## WHAT TO DO
Copy the result of filtering the entries below for lines that include the string "юридические".

[MATERIAL FOR THIS TASK — start]

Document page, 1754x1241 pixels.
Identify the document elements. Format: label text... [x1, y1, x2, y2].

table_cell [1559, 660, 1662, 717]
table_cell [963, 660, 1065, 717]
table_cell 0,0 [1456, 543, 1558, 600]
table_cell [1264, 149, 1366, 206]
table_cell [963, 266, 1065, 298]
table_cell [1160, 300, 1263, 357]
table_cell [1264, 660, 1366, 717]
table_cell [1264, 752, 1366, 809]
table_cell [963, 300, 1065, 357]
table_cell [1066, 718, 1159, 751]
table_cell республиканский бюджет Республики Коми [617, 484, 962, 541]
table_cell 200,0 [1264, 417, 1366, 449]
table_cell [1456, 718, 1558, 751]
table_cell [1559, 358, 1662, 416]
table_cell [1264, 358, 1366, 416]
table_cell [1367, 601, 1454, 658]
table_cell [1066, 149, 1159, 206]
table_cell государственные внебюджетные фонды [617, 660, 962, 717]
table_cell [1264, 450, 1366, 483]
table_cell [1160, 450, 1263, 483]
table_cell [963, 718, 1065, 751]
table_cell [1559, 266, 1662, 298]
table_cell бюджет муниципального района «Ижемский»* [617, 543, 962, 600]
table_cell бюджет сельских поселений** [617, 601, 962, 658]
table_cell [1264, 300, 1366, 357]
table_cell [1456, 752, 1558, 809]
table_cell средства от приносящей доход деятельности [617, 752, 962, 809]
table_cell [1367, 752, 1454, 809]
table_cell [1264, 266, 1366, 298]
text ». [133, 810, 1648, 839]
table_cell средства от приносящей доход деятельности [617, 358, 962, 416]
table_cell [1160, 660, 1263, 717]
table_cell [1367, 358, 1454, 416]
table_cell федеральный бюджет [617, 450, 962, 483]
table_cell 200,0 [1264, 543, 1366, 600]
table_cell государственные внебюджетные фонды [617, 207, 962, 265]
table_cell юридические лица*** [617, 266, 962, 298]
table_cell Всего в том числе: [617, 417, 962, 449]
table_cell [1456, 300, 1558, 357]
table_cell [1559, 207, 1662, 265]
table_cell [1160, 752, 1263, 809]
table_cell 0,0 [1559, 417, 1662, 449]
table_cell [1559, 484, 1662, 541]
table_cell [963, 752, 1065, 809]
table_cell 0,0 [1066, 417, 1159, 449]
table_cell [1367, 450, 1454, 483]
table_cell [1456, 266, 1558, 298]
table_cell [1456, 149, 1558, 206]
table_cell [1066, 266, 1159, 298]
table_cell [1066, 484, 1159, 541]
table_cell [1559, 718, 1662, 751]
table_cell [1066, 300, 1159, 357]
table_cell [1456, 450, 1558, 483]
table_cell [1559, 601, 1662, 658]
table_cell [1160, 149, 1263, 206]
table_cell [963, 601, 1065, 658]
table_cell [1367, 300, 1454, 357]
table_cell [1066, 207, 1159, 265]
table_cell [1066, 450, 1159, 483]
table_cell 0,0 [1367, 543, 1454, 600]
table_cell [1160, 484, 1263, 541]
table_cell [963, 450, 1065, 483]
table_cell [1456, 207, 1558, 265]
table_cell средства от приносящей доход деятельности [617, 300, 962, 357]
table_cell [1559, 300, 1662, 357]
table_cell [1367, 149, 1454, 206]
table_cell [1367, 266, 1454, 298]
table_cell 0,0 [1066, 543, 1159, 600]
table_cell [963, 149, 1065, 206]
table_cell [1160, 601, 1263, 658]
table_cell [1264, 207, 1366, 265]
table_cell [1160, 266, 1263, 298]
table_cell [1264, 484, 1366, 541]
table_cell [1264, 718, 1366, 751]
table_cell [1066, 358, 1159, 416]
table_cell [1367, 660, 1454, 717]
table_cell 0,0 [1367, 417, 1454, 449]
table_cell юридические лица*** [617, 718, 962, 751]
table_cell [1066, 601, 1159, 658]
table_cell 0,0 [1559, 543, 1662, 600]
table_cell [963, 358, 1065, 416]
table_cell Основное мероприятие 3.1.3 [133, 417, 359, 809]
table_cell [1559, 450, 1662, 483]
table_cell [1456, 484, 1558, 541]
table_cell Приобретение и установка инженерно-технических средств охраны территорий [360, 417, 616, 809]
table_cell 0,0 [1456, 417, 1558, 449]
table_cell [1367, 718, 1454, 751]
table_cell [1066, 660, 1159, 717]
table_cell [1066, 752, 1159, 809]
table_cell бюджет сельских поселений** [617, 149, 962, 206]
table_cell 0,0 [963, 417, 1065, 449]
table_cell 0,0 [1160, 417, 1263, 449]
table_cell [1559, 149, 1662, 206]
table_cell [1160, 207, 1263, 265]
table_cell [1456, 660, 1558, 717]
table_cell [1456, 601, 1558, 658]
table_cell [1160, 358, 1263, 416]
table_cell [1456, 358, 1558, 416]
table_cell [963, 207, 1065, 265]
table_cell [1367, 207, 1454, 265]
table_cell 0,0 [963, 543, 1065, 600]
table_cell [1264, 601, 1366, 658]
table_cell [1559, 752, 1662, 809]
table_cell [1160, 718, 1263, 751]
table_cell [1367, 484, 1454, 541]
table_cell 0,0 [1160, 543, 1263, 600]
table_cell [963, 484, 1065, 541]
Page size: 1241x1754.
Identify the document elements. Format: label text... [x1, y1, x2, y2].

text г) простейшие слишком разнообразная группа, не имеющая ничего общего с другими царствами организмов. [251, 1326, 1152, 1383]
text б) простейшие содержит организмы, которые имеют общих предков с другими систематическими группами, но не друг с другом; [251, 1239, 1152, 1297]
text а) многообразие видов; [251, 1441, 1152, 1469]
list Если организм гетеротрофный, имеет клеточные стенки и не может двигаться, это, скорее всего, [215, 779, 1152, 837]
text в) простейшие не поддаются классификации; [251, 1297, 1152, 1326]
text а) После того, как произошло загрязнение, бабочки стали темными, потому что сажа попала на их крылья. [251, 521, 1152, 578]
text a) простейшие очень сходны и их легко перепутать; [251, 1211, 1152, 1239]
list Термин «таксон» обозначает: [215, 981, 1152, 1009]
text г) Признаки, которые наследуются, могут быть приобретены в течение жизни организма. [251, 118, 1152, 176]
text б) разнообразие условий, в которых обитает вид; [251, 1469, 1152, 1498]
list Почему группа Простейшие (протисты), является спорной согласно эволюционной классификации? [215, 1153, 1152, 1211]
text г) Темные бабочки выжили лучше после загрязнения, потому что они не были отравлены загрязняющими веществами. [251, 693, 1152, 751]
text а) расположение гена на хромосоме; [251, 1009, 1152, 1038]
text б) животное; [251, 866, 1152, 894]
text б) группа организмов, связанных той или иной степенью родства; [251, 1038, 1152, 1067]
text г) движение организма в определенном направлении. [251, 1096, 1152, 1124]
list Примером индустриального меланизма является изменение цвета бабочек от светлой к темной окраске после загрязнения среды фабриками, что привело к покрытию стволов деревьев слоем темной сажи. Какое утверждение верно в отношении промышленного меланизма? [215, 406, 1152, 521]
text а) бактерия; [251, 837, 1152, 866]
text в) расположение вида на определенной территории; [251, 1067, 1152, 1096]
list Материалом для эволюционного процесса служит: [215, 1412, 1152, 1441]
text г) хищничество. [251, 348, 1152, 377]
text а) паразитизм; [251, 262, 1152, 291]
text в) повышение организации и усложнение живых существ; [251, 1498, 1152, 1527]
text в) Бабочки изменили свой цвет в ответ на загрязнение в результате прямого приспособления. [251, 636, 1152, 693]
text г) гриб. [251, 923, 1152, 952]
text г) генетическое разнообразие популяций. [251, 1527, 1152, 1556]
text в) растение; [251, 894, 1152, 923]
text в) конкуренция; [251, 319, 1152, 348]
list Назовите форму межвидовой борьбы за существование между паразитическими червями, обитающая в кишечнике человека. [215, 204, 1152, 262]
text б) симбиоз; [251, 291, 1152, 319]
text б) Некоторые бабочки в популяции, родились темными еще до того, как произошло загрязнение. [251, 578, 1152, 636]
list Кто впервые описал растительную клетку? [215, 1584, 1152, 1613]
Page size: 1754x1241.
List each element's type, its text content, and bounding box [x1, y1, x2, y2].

[MATERIAL FOR THIS TASK — finish]

## SOLUTION TO THE PROBLEM
table_cell юридические лица*** [617, 266, 962, 298]
table_cell юридические лица*** [617, 718, 962, 751]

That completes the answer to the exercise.